After the 2009 general election, Nomvula Mokonyane, who succeeded Mashatile as Premier, retained Nkomfe as MEC for Finance. Before the election, Nkomfe had been considered a strong contender for election to the premiership himself. On 23 November 2012, he was named "Hero of the Week" by Corruption Watch, a Transparency International affiliate, which praised his "firm commitment to ridding the province of corruption" and "prioritising corruption busting in local government".
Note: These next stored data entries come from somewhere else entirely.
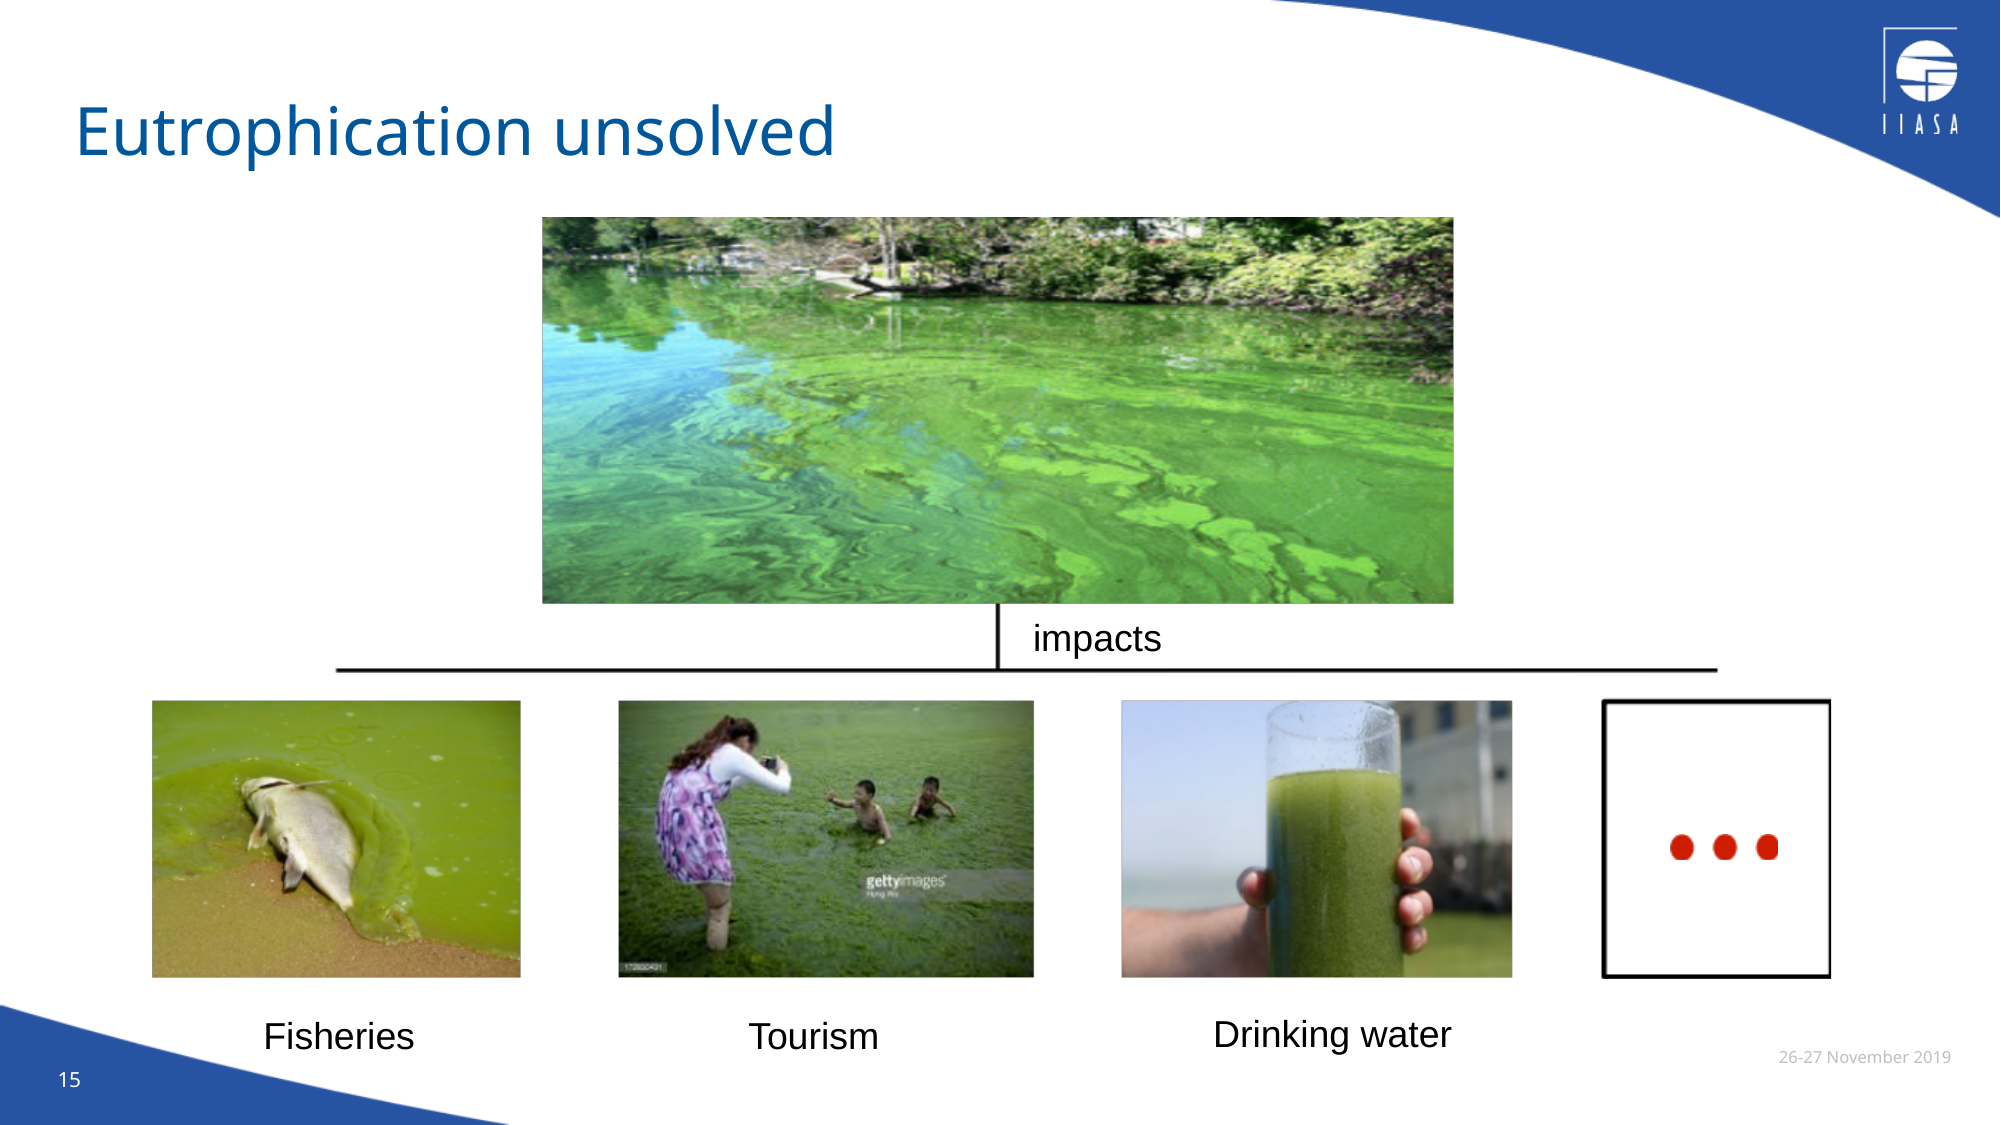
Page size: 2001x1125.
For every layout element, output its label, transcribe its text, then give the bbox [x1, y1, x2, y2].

slide_number 15 [42, 1042, 493, 1102]
text_box Drinking water [1198, 1002, 1468, 1063]
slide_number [467, 1045, 1958, 1069]
picture [0, 0, 2000, 1125]
text_box Fisheries [248, 1004, 431, 1065]
title Eutrophication unsolved [59, 43, 1863, 224]
text_box Tourism [733, 1004, 895, 1065]
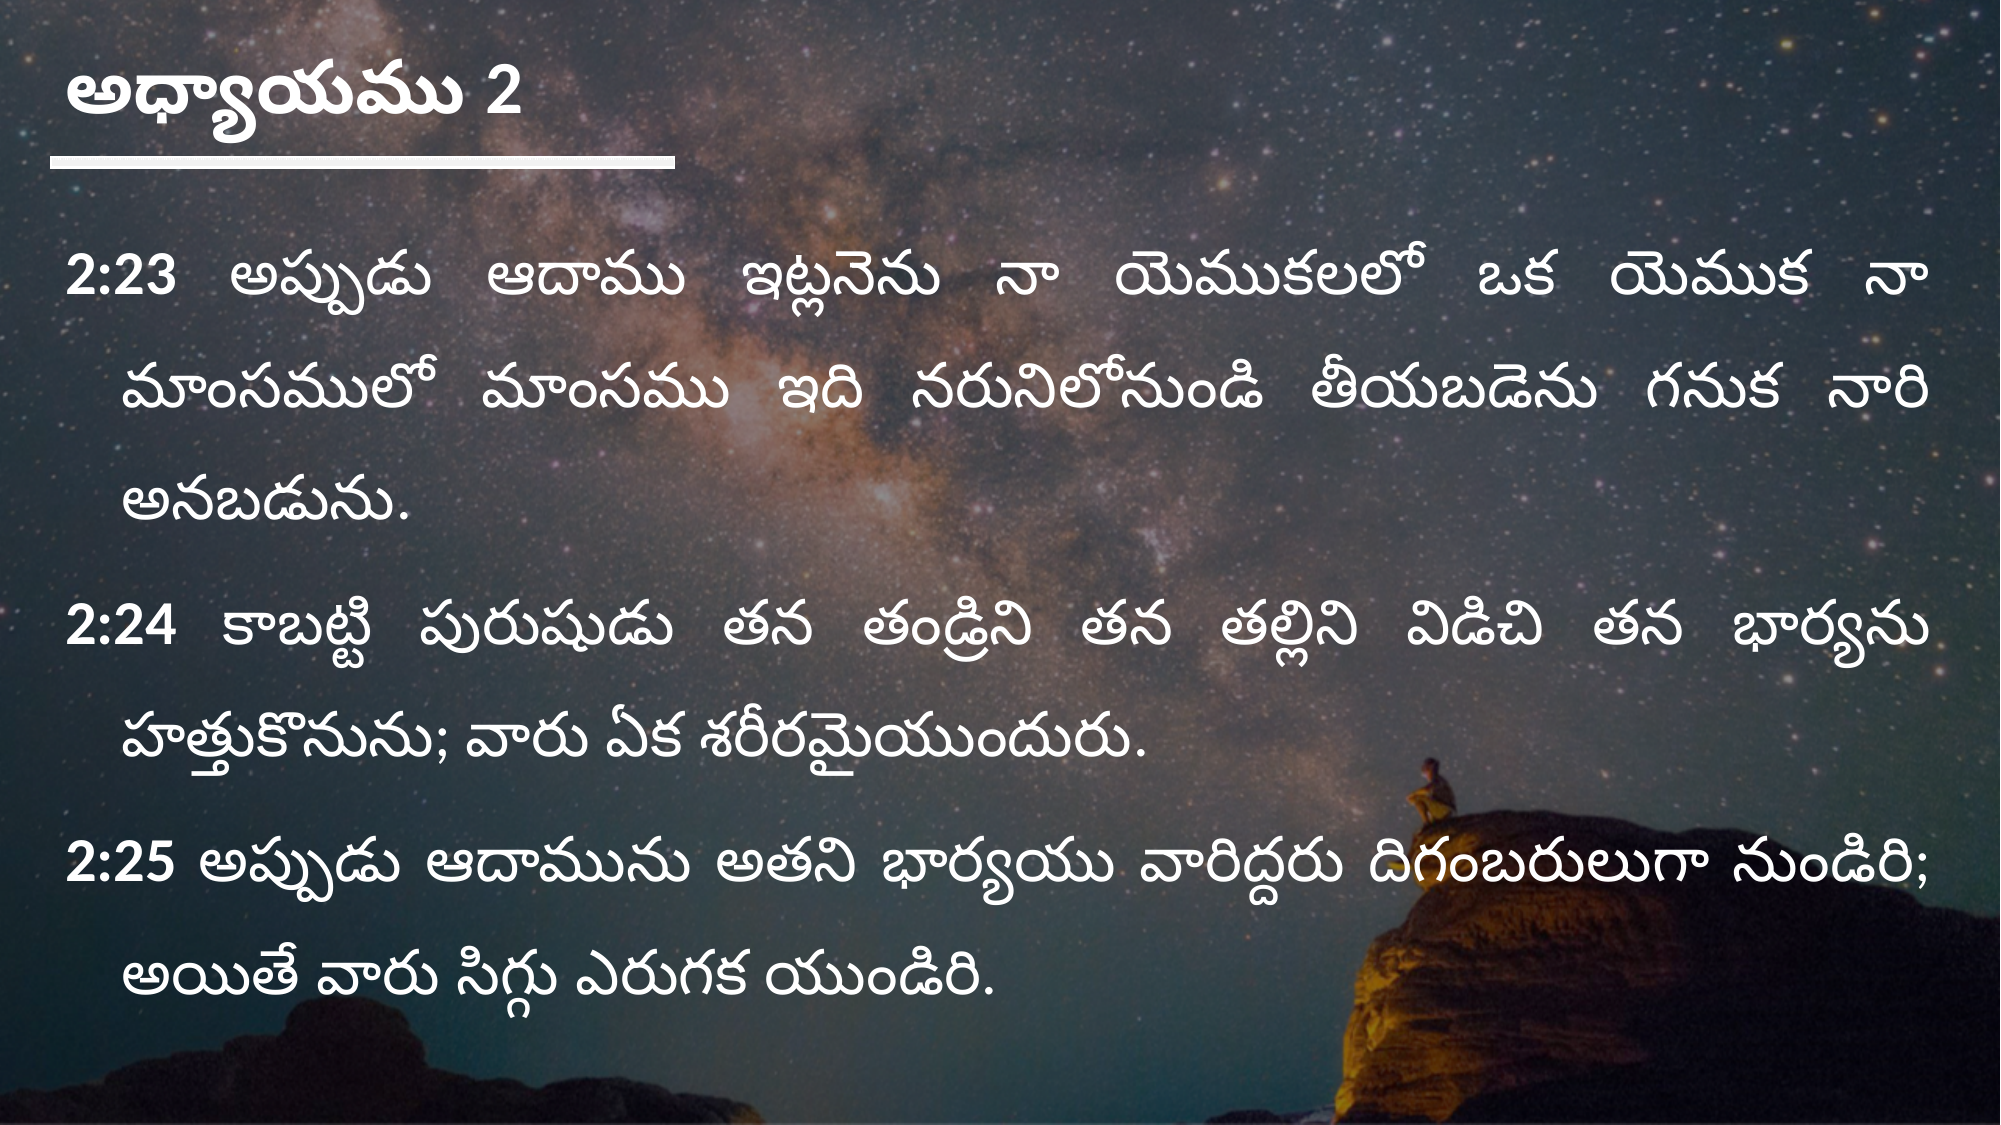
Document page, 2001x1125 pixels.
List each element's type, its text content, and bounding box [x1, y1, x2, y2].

picture [0, 0, 2000, 1125]
list 2:23 అప్పుడు ఆదాము ఇట్లనెను నా యెముకలలో ఒక యెముక నా మాంసములో మాంసము ఇది నరునిలోనుండి తీయబడెను గనుక నారి అనబడును. 2:24 కాబట్టి పురుషుడు తన తండ్రిని తన తల్లిని విడిచి తన భార్యను హత్తుకొనును; వారు ఏక శరీరమైయుందురు. 2:25 అప్పుడు ఆదామును అతని భార్యయు వారిద్దరు దిగంబరులుగా నుండిరి; అయితే వారు సిగ్గు ఎరుగక యుండిరి. [50, 187, 1946, 1063]
title అధ్యాయము 2 [50, 0, 1925, 167]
Ahead of the 2014 general election, Nkomfe was again one of the leading contenders to stand as the ANC's candidate for Premier of Gauteng. However, in April, Nkomfe withdrew his name from the ANC's provincial party list (on which he had initially been ranked fourth), removing himself from contention for an ordinary seat in the provincial legislature as well as for the premiership. In the Executive Council he was succeeded by Barbara Creecy. He said that he would remain active in the ANC but would seek to pursue an academic career researching ICT policy and regulation.

== Subsequent positions ==
From 2014, Nkomfe was employed as a special advisor to Minister Pravin Gordhan in the South African national government – first at the Ministry of Cooperative Governance and Traditional Affairs, then at the Ministry of Finance, and then, as of 2020, at the Ministry of Public Enterprises. In 2017 and 2018, he was involved in high-profile civic campaigns which opposed incumbent national President Jacob Zuma. In April 2018, he was appointed to a five-year term on the board of the Financial and Fiscal Commission of South Africa. As of 2020, he was also a member of the board of trustees at the Ahmed Kathrada Foundation.